PROBLEM DETAILS: Starting with the line that contains "arc: (926, 591)", return every line through the end of the listing below exactly as written. Omit the pictures.

DATA SUPPLIED:
=======

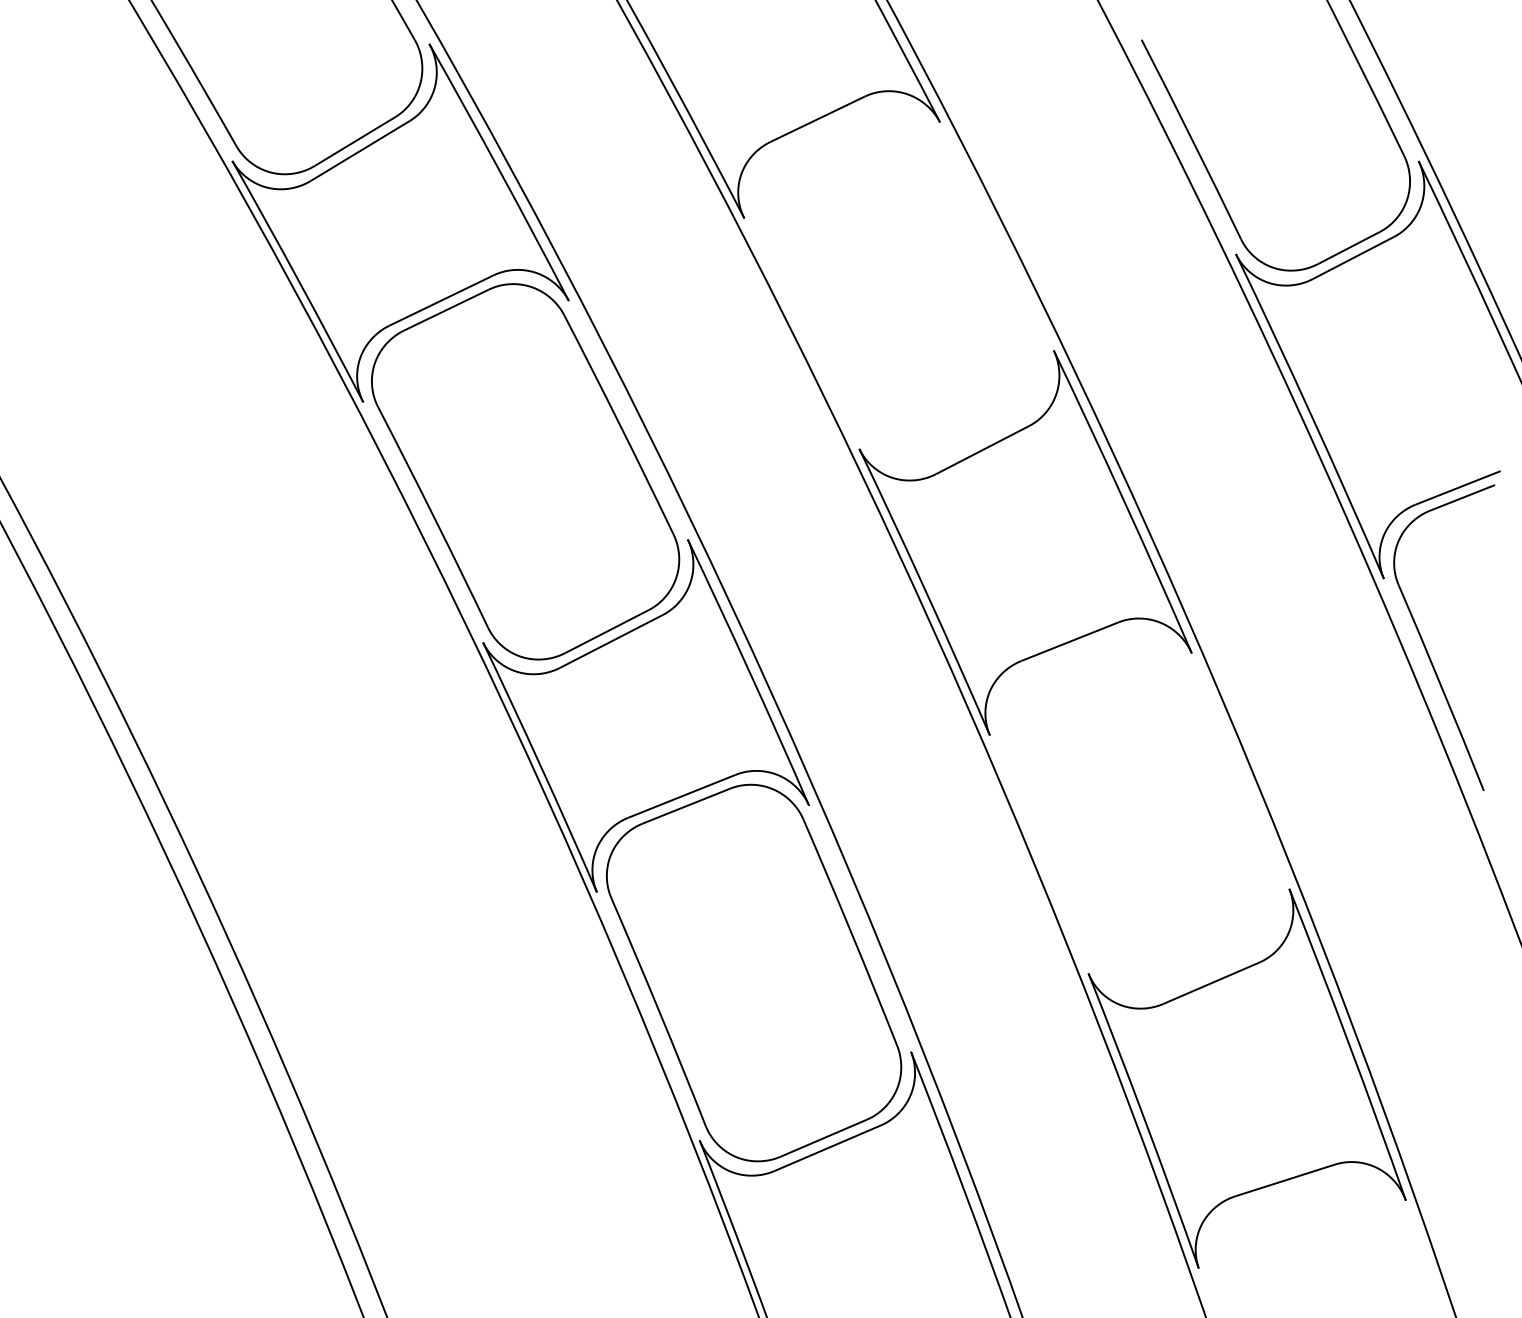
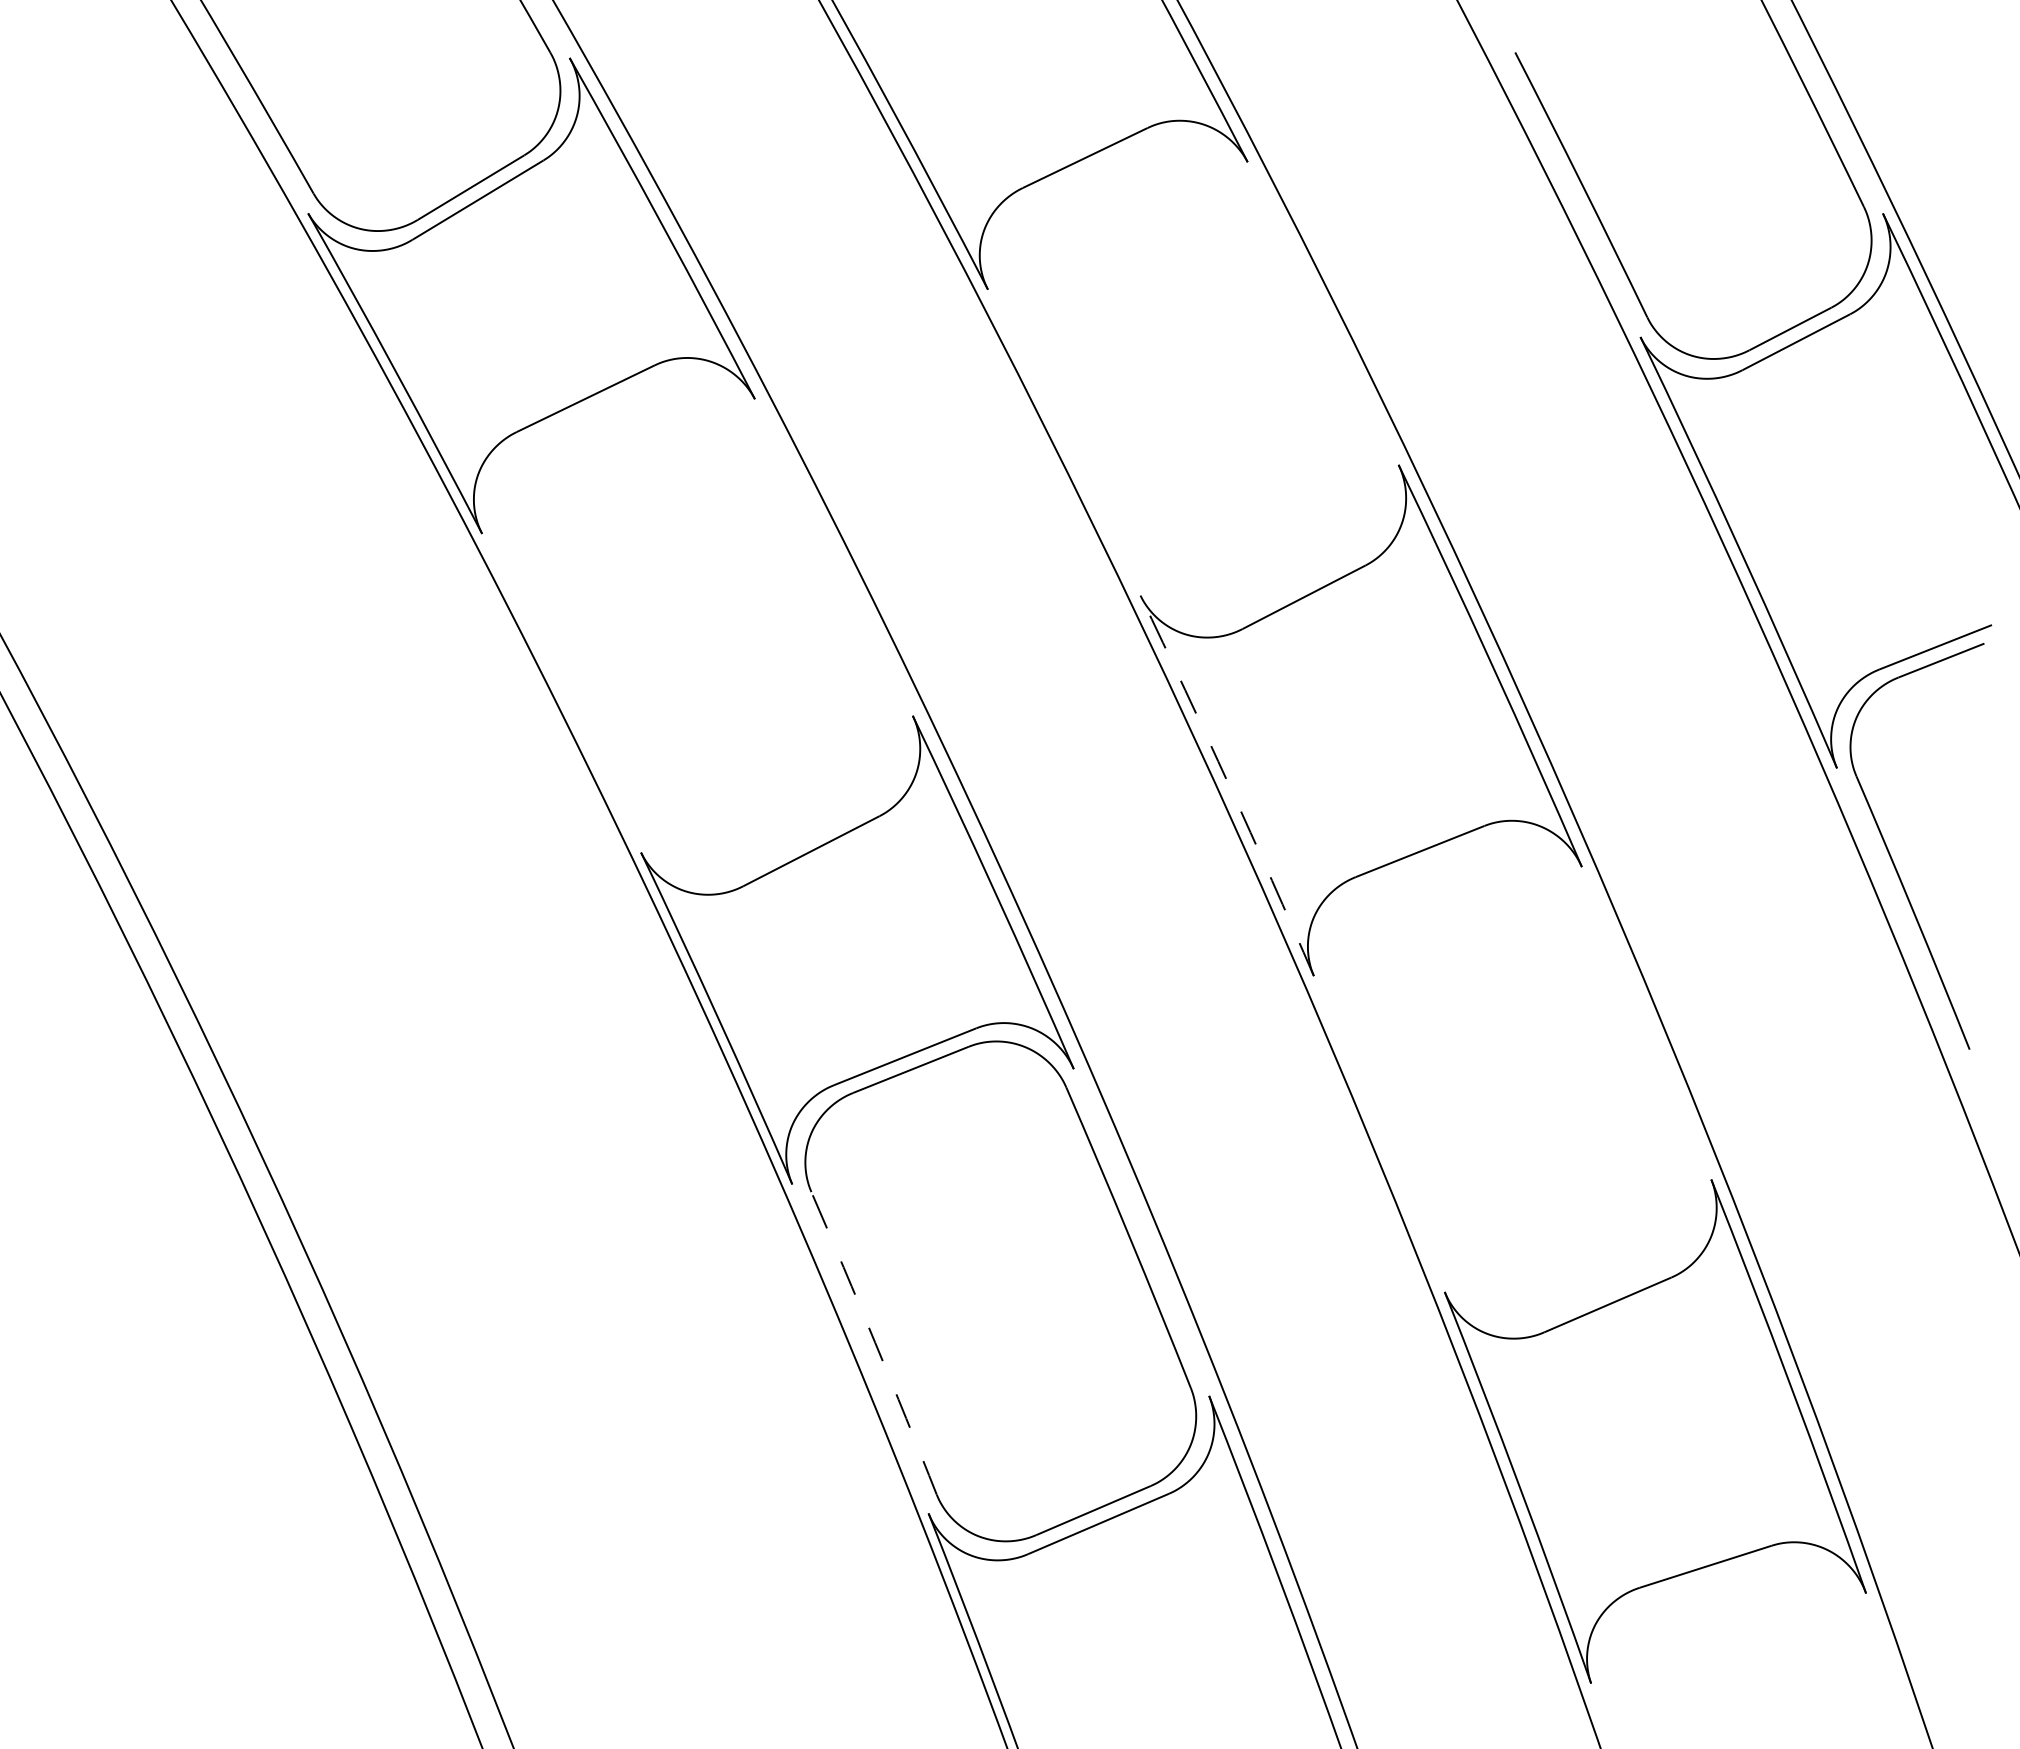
part: (525, 472) -> (697, 626), removed
arc: (926, 591) -> (1229, 785), solid -> dashed
arc: (659, 1011) -> (875, 1342), solid -> dashed

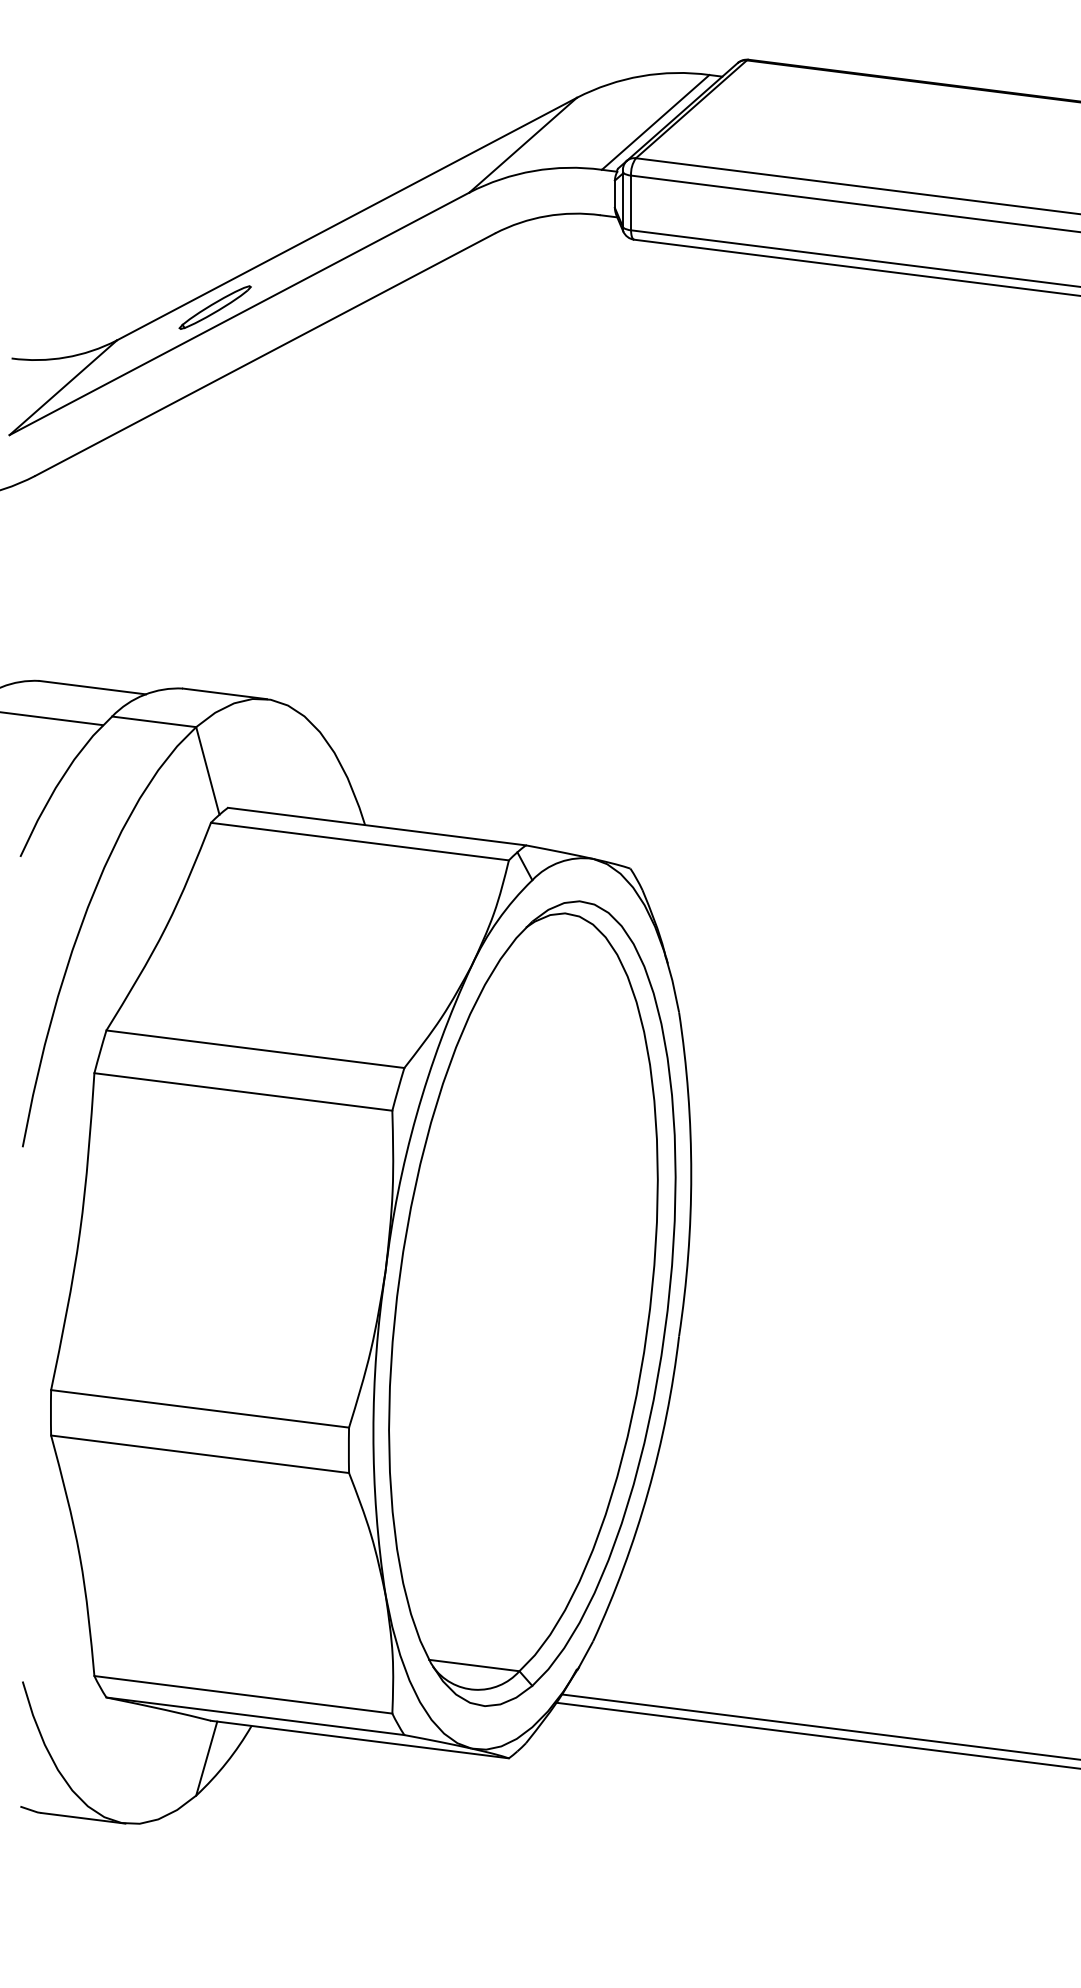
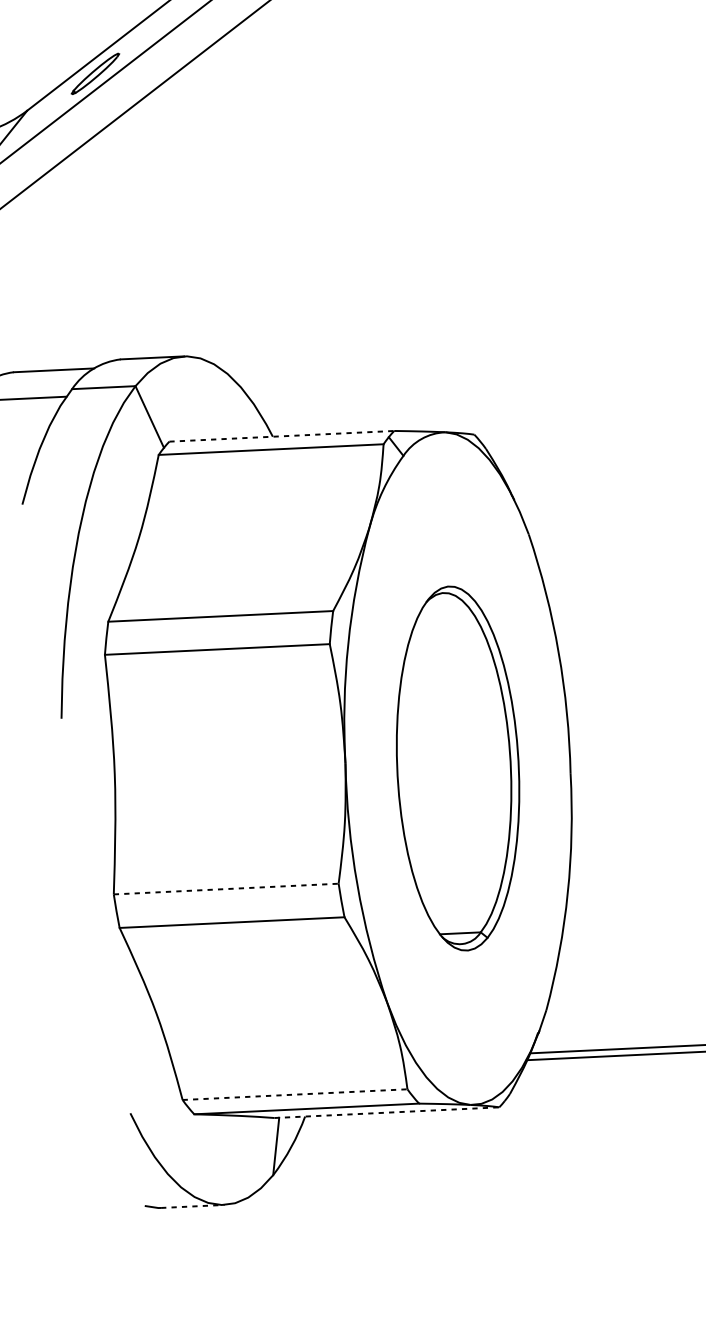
line: (377, 826) -> (282, 436), solid -> dashed
part: (532, 1303) -> (458, 768), size x0.6
line: (200, 1408) -> (226, 888), solid -> dashed
line: (243, 1694) -> (295, 1094), solid -> dashed
line: (360, 1739) -> (387, 1112), solid -> dashed
line: (83, 1818) -> (192, 1206), solid -> dashed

=======

FINISHED TASK:
arc: (926, 591) -> (1229, 785), solid -> dashed
arc: (659, 1011) -> (875, 1342), solid -> dashed

line: (377, 826) -> (282, 436), solid -> dashed
part: (532, 1303) -> (458, 768), size x0.6
line: (200, 1408) -> (226, 888), solid -> dashed
line: (243, 1694) -> (295, 1094), solid -> dashed
line: (360, 1739) -> (387, 1112), solid -> dashed
line: (83, 1818) -> (192, 1206), solid -> dashed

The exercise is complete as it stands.